### Available data

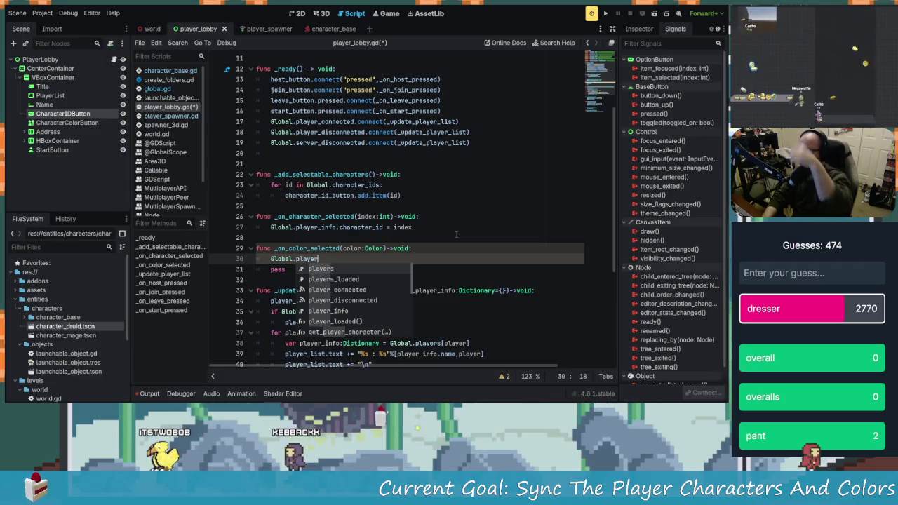
{"action": "key", "text": "BackSpace"}
{"action": "key", "text": "BackSpace"}
{"action": "key", "text": "BackSpace"}
{"action": "key", "text": "BackSpace"}
{"action": "key", "text": "BackSpace"}
{"action": "key", "text": "BackSpace"}
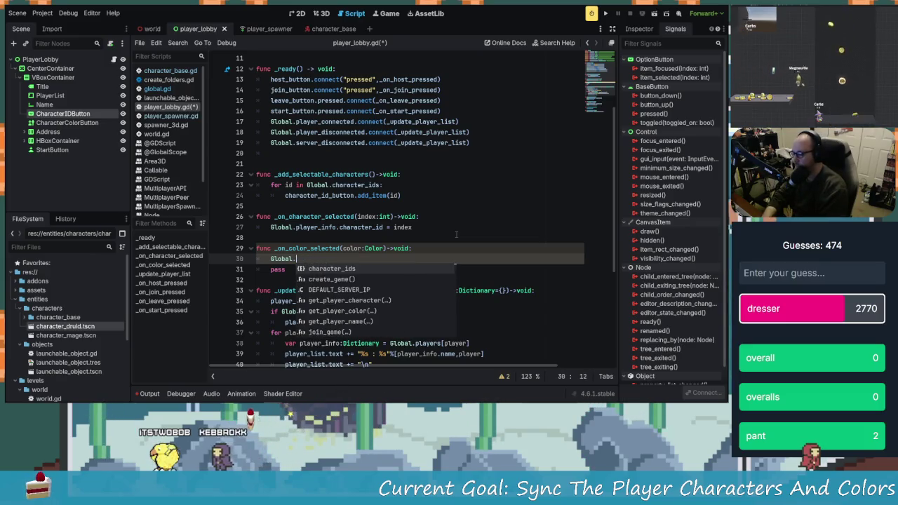
{"action": "type", "text": "pla"}
{"action": "key", "text": "Down"}
{"action": "key", "text": "Down"}
{"action": "key", "text": "Down"}
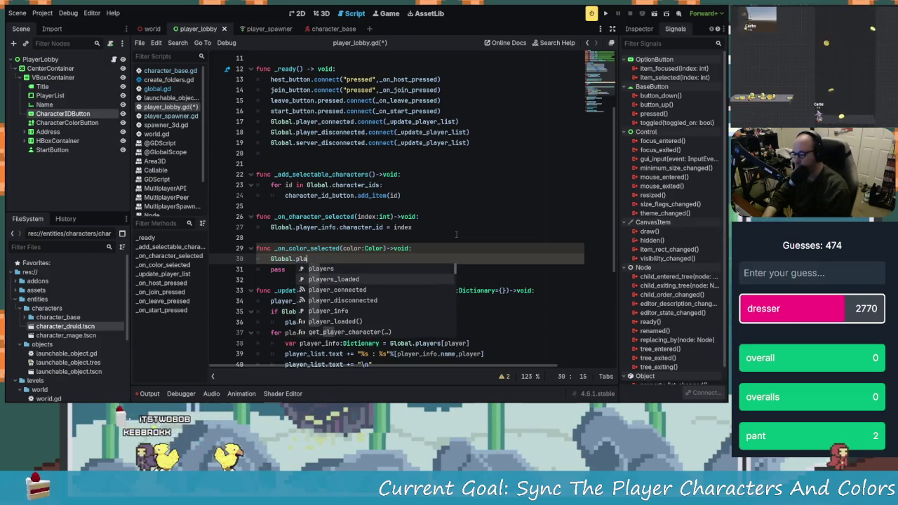
{"action": "key", "text": "Return"}
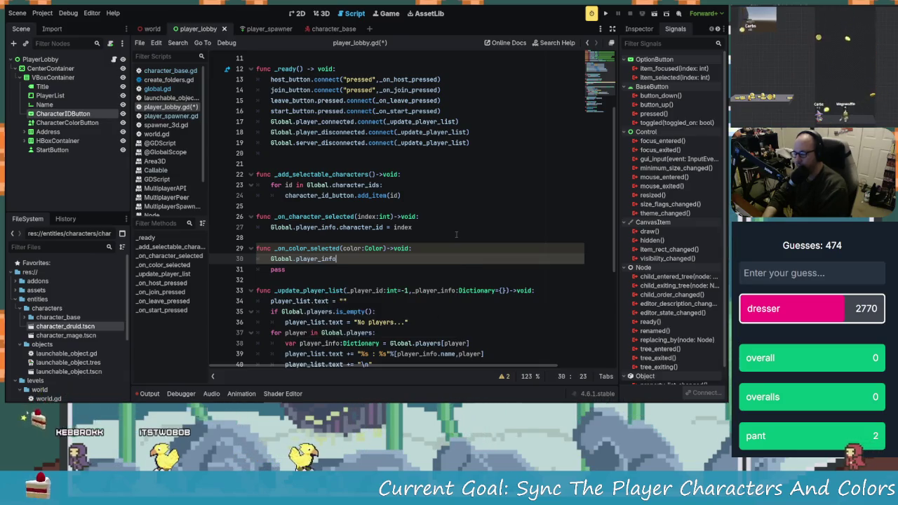
{"action": "type", "text": ".color = color"}
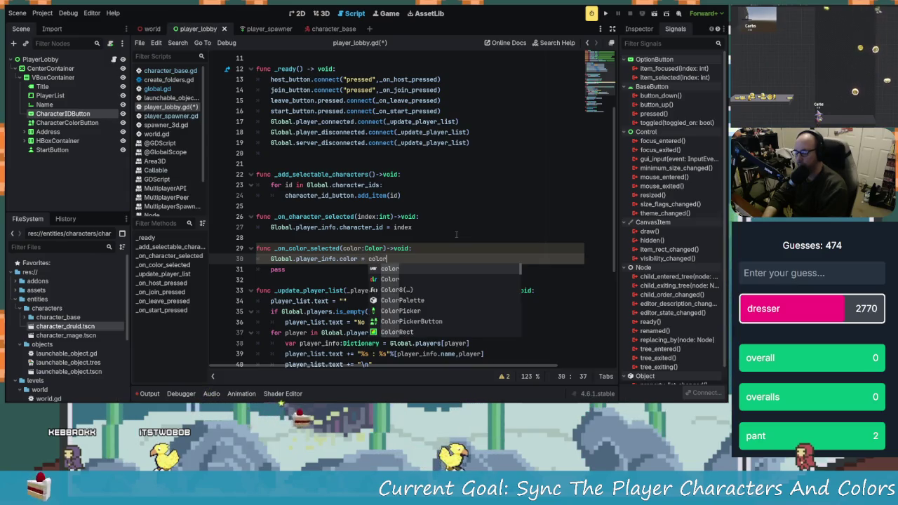
{"action": "left_click", "coordinate": [293, 265]}
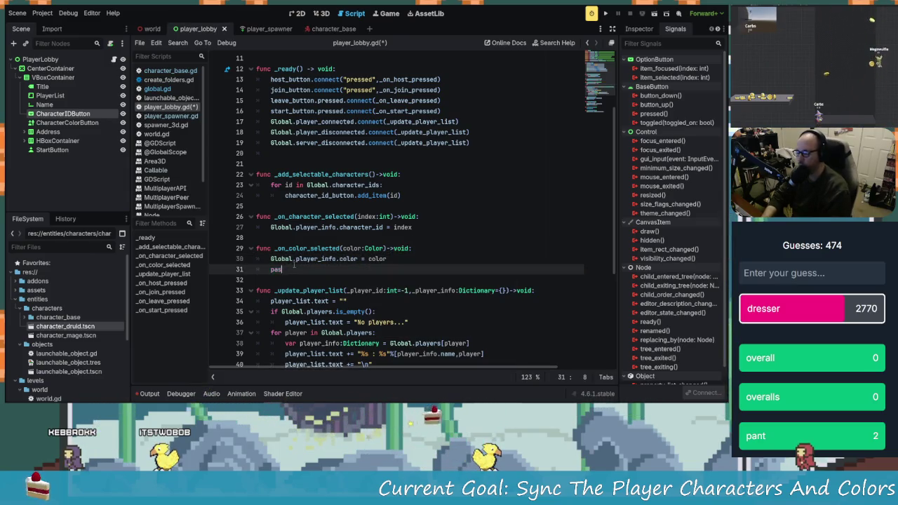
{"action": "key", "text": "BackSpace"}
{"action": "key", "text": "BackSpace"}
{"action": "key", "text": "BackSpace"}
{"action": "key", "text": "ctrl+s"}
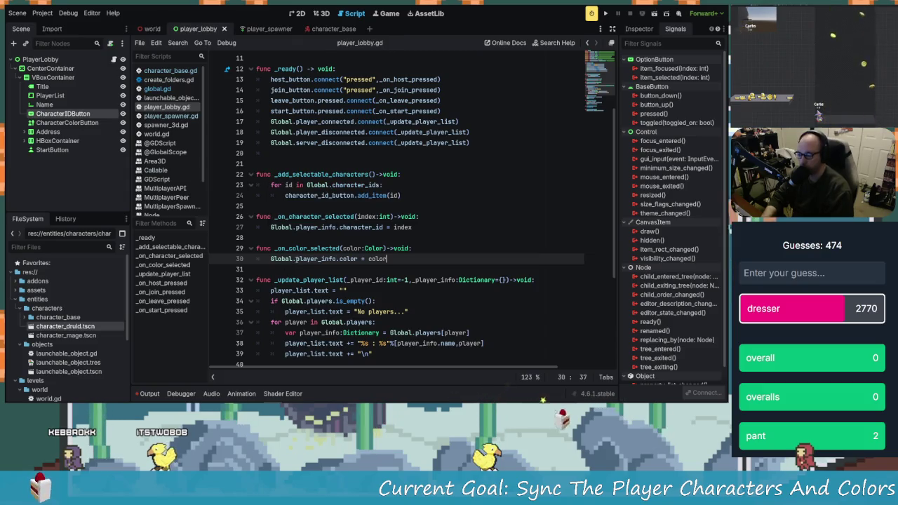
{"action": "scroll", "coordinate": [350, 259], "scroll_direction": "down", "scroll_amount": 5}
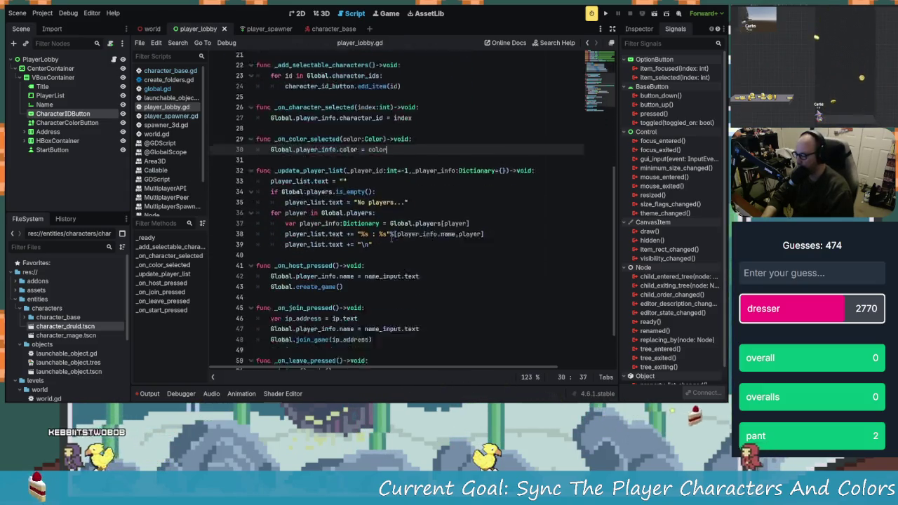
- Review the handlers, then open a new line after the host_button connection in _ready
{"action": "left_click", "coordinate": [333, 227]}
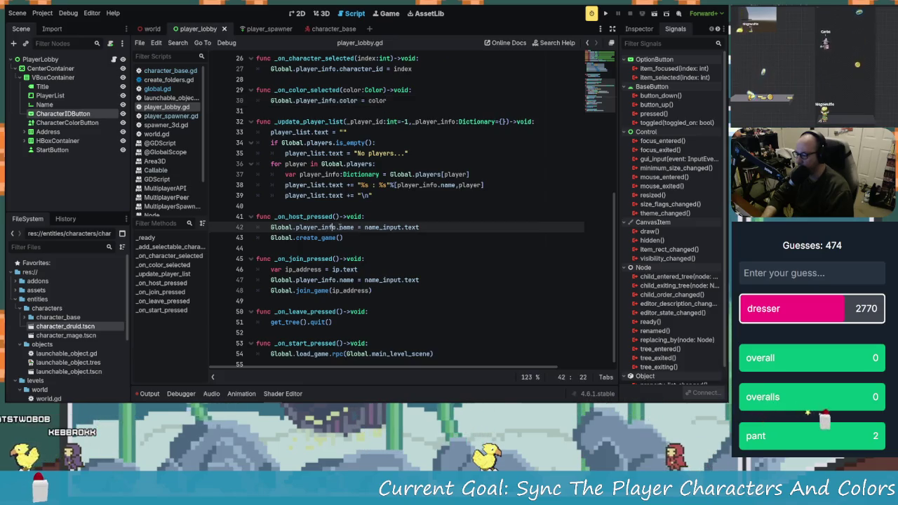
{"action": "scroll", "coordinate": [376, 283], "scroll_direction": "up", "scroll_amount": 5}
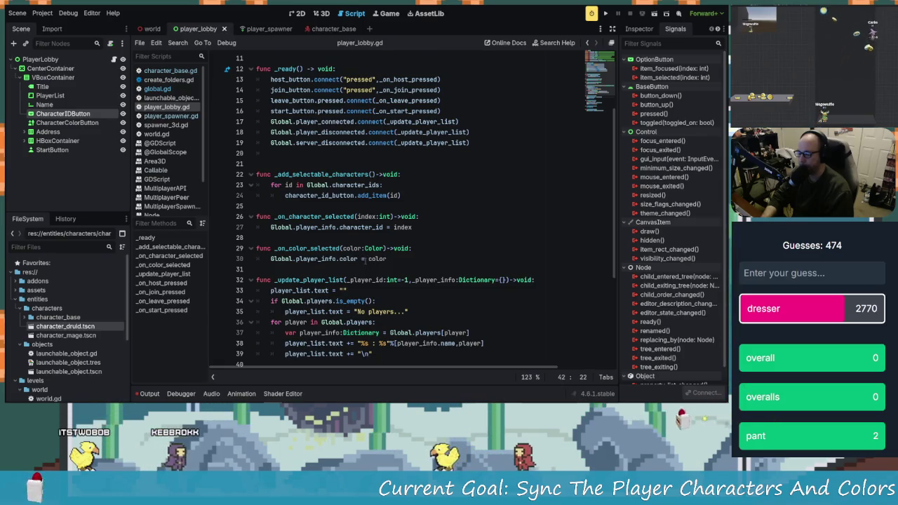
{"action": "left_click", "coordinate": [368, 258]}
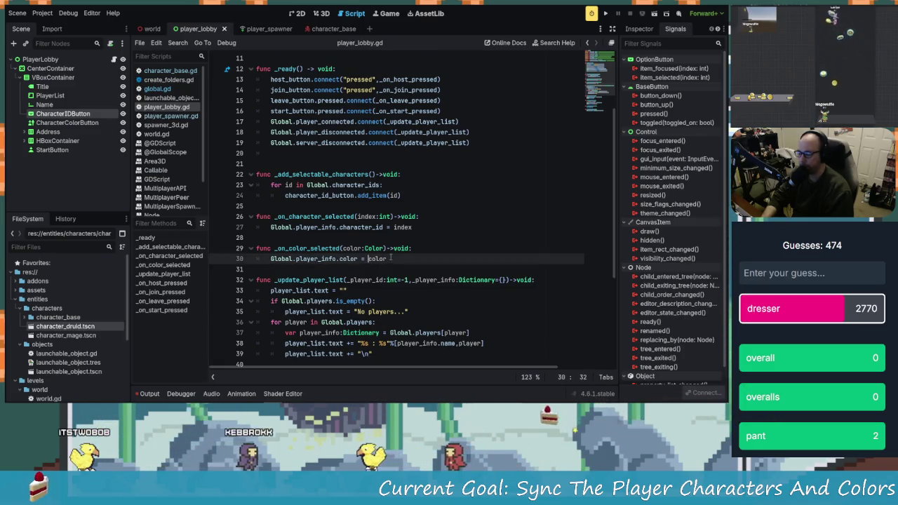
{"action": "scroll", "coordinate": [391, 258], "scroll_direction": "up", "scroll_amount": 1}
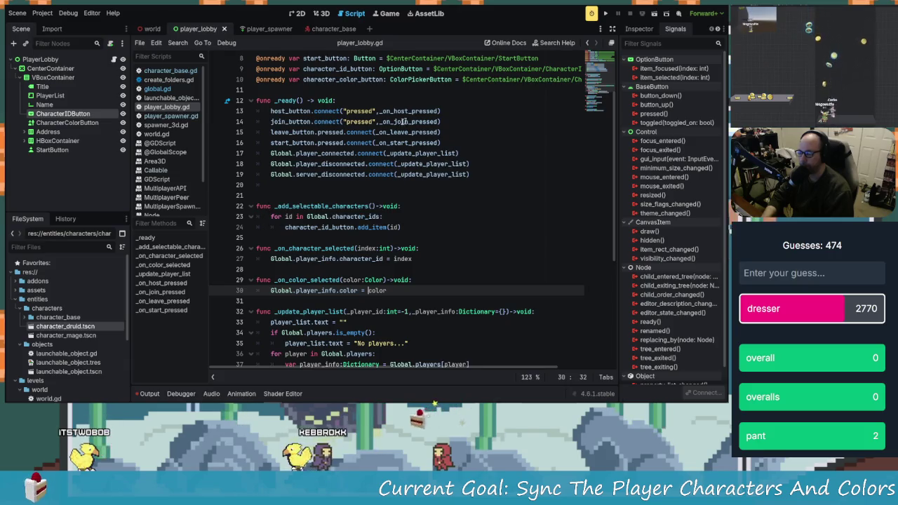
{"action": "left_click", "coordinate": [451, 139]}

### Problem requirements
A faithful, word-for-word copy of the records above, pictures left out, is the answer.

### Result of this task
{"action": "key", "text": "BackSpace"}
{"action": "key", "text": "BackSpace"}
{"action": "key", "text": "BackSpace"}
{"action": "key", "text": "BackSpace"}
{"action": "key", "text": "BackSpace"}
{"action": "key", "text": "BackSpace"}
{"action": "type", "text": "pla"}
{"action": "key", "text": "Down"}
{"action": "key", "text": "Down"}
{"action": "key", "text": "Down"}
{"action": "key", "text": "Return"}
{"action": "type", "text": ".color = color"}
{"action": "left_click", "coordinate": [293, 265]}
{"action": "key", "text": "BackSpace"}
{"action": "key", "text": "BackSpace"}
{"action": "key", "text": "BackSpace"}
{"action": "key", "text": "ctrl+s"}
{"action": "scroll", "coordinate": [350, 259], "scroll_direction": "down", "scroll_amount": 5}
- Review the handlers, then open a new line after the host_button connection in _ready
{"action": "left_click", "coordinate": [333, 227]}
{"action": "scroll", "coordinate": [376, 283], "scroll_direction": "up", "scroll_amount": 5}
{"action": "left_click", "coordinate": [368, 258]}
{"action": "scroll", "coordinate": [391, 258], "scroll_direction": "up", "scroll_amount": 1}
{"action": "left_click", "coordinate": [451, 139]}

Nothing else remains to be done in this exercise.